Lobster pots in Arbroath, Scotland

The lowdown on crab and lobster in the UK

4 minute read

Charlotte Coombes

Charlotte Coombes, Good Fish Guide Manager

31 May 2022

There’s been a lot of talk about crab and lobster potting lately. We give the lowdown on what’s happening with these species and what the future might hold.

Our Good Fish Guide is rigorously reviewed and updated with the latest scientific advice twice a year. We focus on a different set of ratings each time. In our April 2022 update we reviewed crab and lobster in parts of the UK. The review found that there is now only one place in the UK catching green-rated, Best Choice brown crab: Shetland.

Similarly, when it comes to lobster, the only sustainable choice in the UK is from Jersey. Both of these are certified by the Marine Stewardship Council, meaning they follow strict sustainability guidelines.

So, what issues are facing other crab and lobster fisheries?

fishing boats

Credit: Jack Clarke

Rigorously researched ratings

Every Good Fish Guide rating is carefully researched to help you choose sustainable seafood. Get started by searching for your favourite seafood.

We need data

The first step towards making fishing more sustainable is to collect data. It’s vital to understand how well different species are doing in different areas.

For crab and lobster, this information is very patchy and sometimes outdated. In parts of the Irish Sea, eastern English Channel and most of Scotland, scientists don’t have enough data.

This not only limits the ability to evaluate whether populations are healthy, it means that regulators can’t tell whether fishing is causing population declines. If they don’t know that, then they can’t accurately regulate it.
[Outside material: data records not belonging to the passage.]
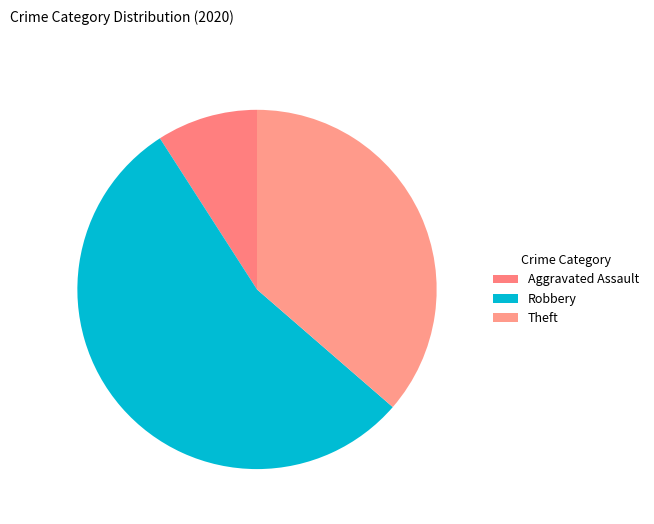

Does Robbery account for over 50% of the chart?

Yes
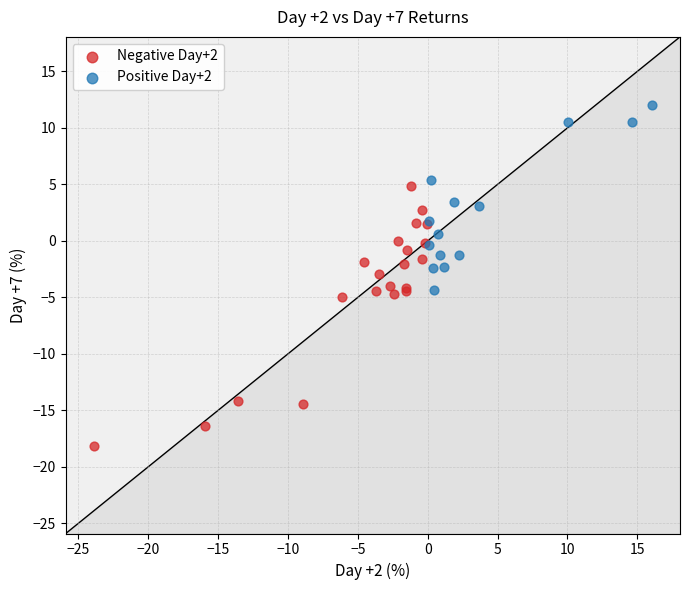

Which series has the largest Y range (max minus min)?

Negative Day+2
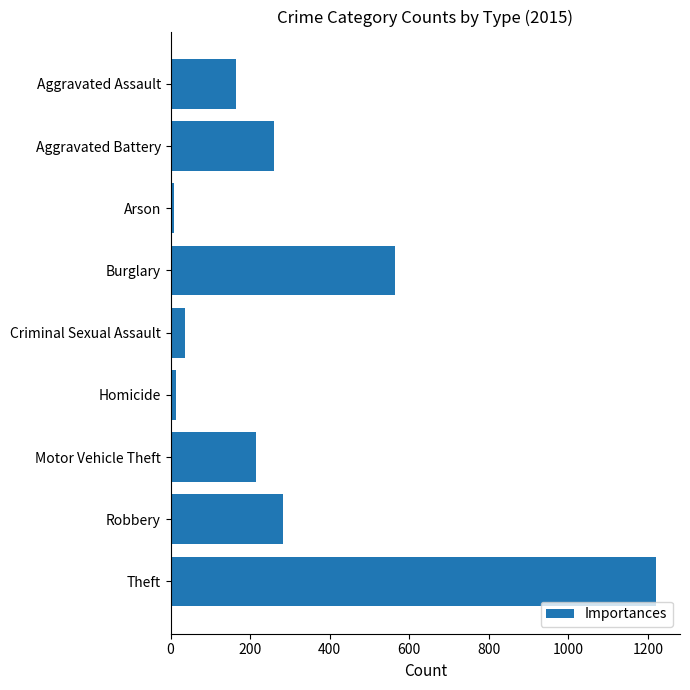

Is it true that the value at Criminal Sexual Assault is 36?

True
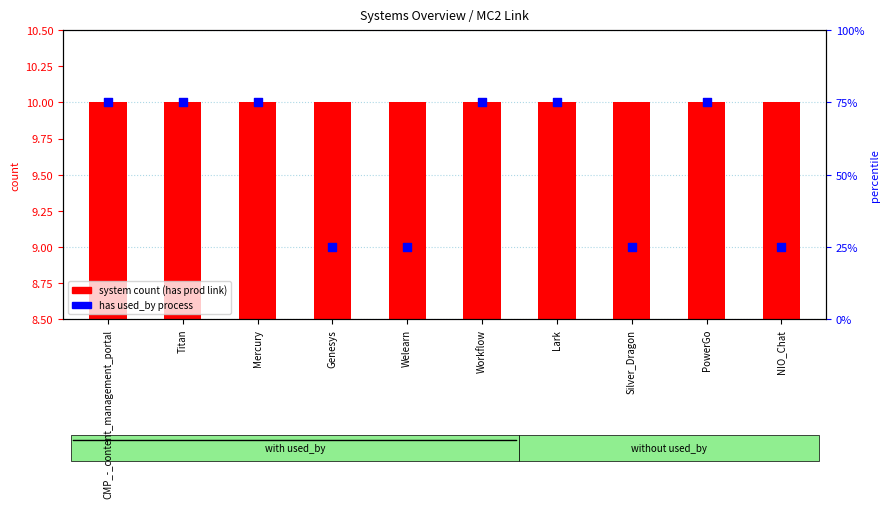

Which series reaches the minimum Y coordinate?

system count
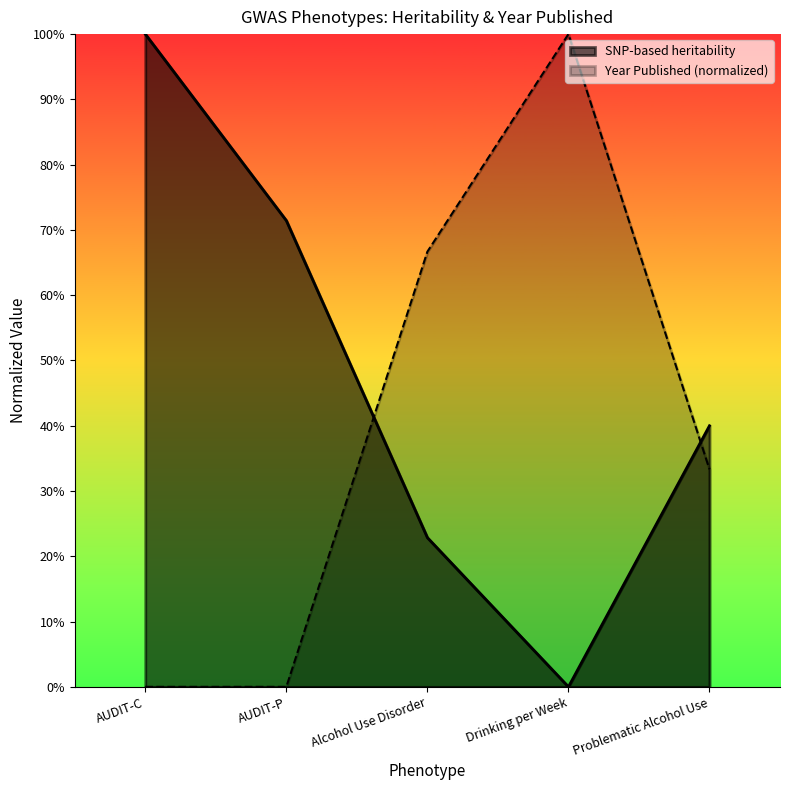

What is the difference between the maximum and minimum values in the Year Published series?

1.0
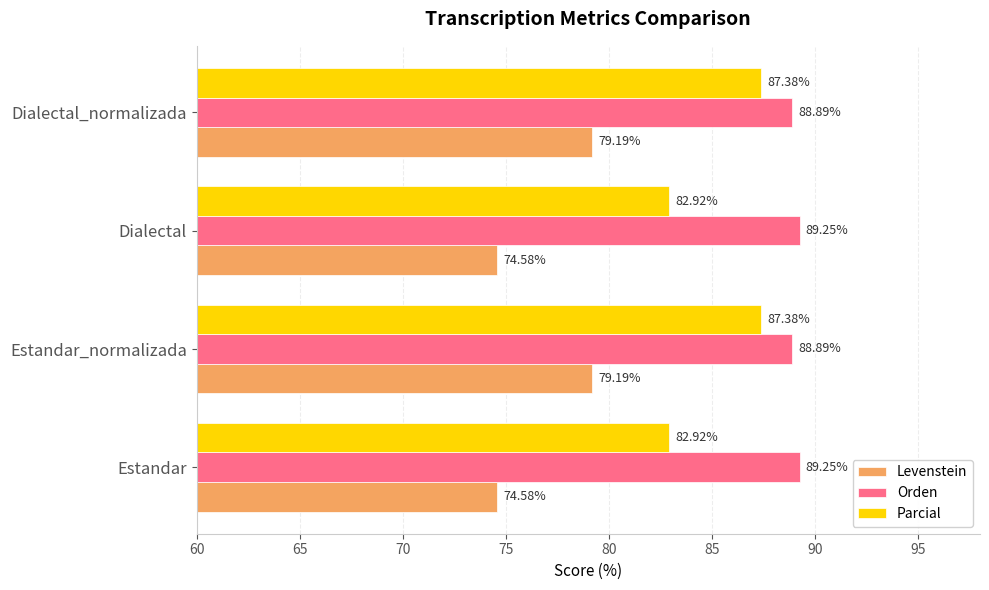

At how many categories does at least one series exceed 86?

4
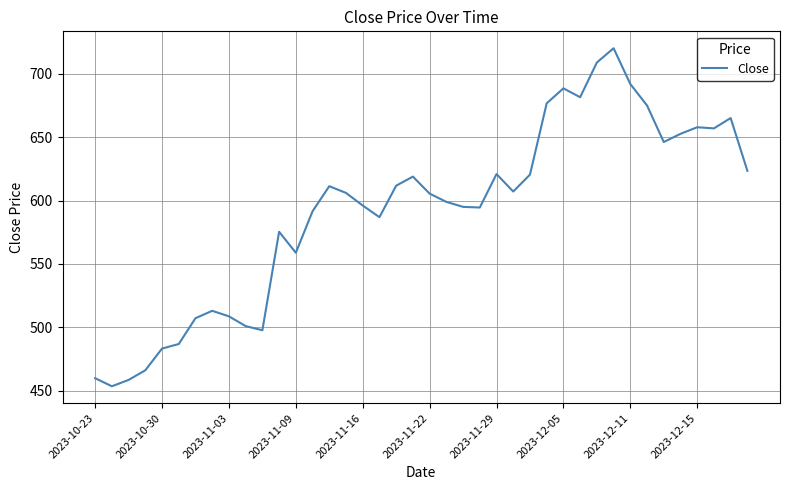

What is the greatest value displayed?

720.0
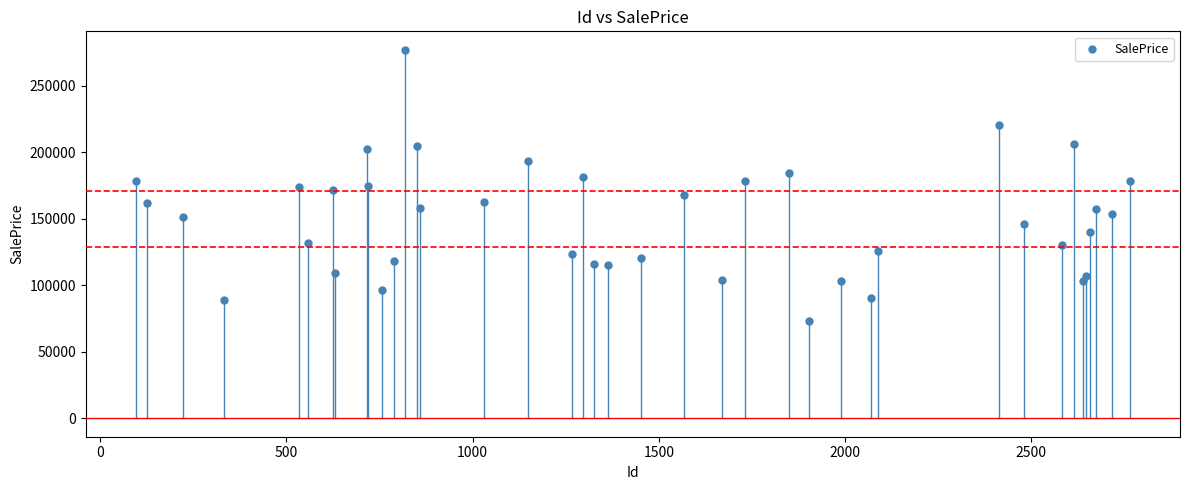

What is the range of Y values (max minus min)?

204203.1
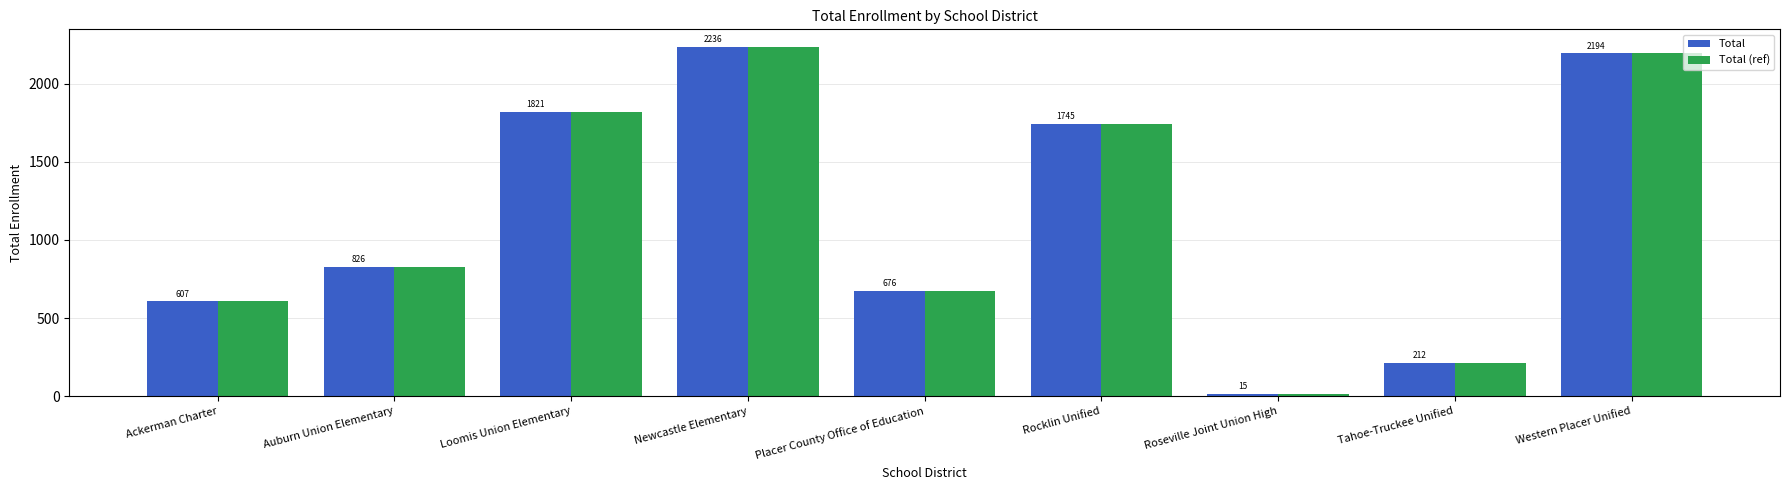

True or false: Total has a value of 893 at Placer County Office of Education.

False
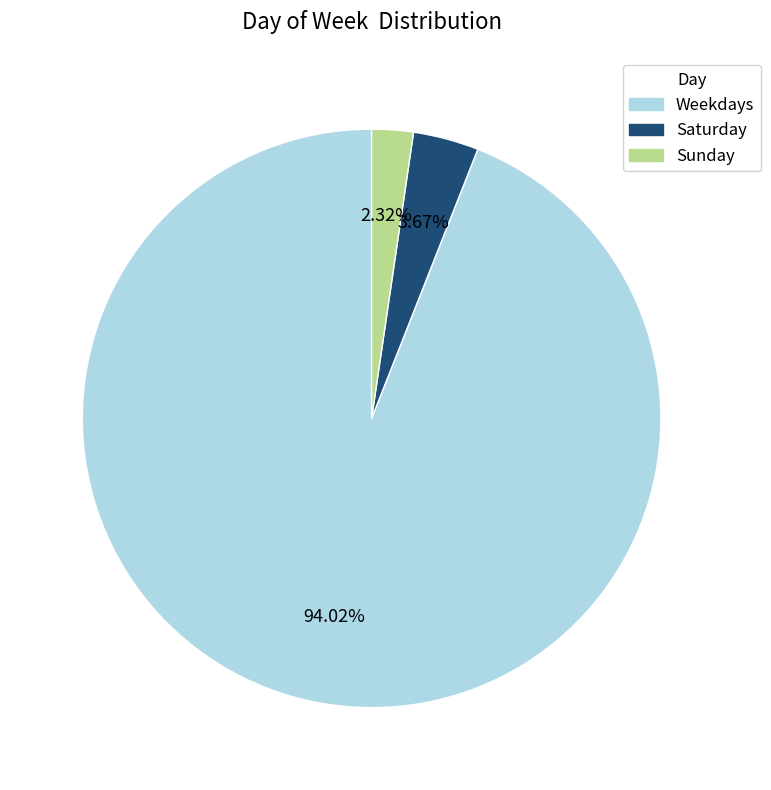

How many slices are in this pie chart?

3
In the vast majority of lobster and brown crab populations in the UK, either the data shows that the populations are smaller than they should be, or there is no information at all. In most cases, fishing is estimated to be above sustainable levels. We’re really concerned about this.

We want to see regular, up to date stock assessments throughout the UK to build a picture of what’s happening under the waves.

Charlotte Coombes, Good Fish Guide Manager
Boats in Tobermory

Credit: Calum Duncan

Fishing controls

The second crucial part of sustainable fishing is to have appropriate fishing controls that are properly enforced. These rules should change depending on the population size. If a species population is in sharp decline, the amount that can be caught is reduced until it recovers.

The approach to controlling crab and lobster fishing varies throughout the UK. At present, nowhere has catch limits in place. Catch limits are an important way to set clear guidelines for how many crabs and lobsters can be caught each year.

Some areas limit how many pots can be put into the sea at once. This limits how much shellfish can be caught – to an extent. However, if the pot limits are too high, then they won’t stop overfishing.

Lobster pots in Arbroath, Scotland

Credit: Jude Mack

We're asking UK governments for better fishing controls. It looks like we might see some improvements for crab and lobster in England and Wales in the next few years, although the devil will be in the detail.

Frustratingly, there are currently no such commitments by the Scottish Government, despite calls from fishers themselves to do more. The examples from Shetland and Jersey show that better controls bring real benefits to fishers and the environment alike.

We are urgently calling for the Scottish Government to learn from Shetland’s example and do more to control their pot fisheries.

Charlotte Coombes, Good Fish Guide Manager

Environmental impacts

The final piece of the sustainability puzzle is to minimise impacts on the wider environment.

In the UK, we’ve been using pots, also known as creels, to catch shellfish like crab, lobster and langoustine for centuries. It remains an important part of our fishing industry today - in 2020, potting caught 10% of all the seafood fished in the UK, 60,000 tonnes of it!

Potting has a far lower impact than many other types of fishing, such as dredging. It doesn’t tend to bycatch unwanted species, and if it does, they can often be released. Its impact on the seabed is low too.

However, in some parts of the UK we have some incredible - and vulnerable - wildlife. Humpback and minke whales visit places such as the west coast of Scotland for its cool, plankton-rich waters. This is also where a lot of potting takes place. There is a concern that whales could be getting tangled in the ropes that are attached to pots, however, the size of this problem is not yet fully understood.

Fishing boat off Cornwall Sue Ranger

Credit: Sue Ranger

Fortunately, there is hope. A huge piece of work is underway by the Scottish Entanglement Alliance (SEA) and others to not only gather the data, but use it to introduce measures to reduce the risk of this occurring.

The creel industry itself has played a central role in this work and continues to do so. The work of the SEA has impressed people so much that it was recently nominated for a sustainability award. Innovations, like ropeless pots, are also being trialled. With efforts like this underway, there is real hope that the solution is not far away.

The future

The future of crab and lobster fishing in the UK is far from certain. We have seen huge efforts and ambition from the fishing industry when it comes to making improvements, but sadly this is not always matched by regulators.

It’s time for governments to step up and protect the future of these species and the traditional potting industry.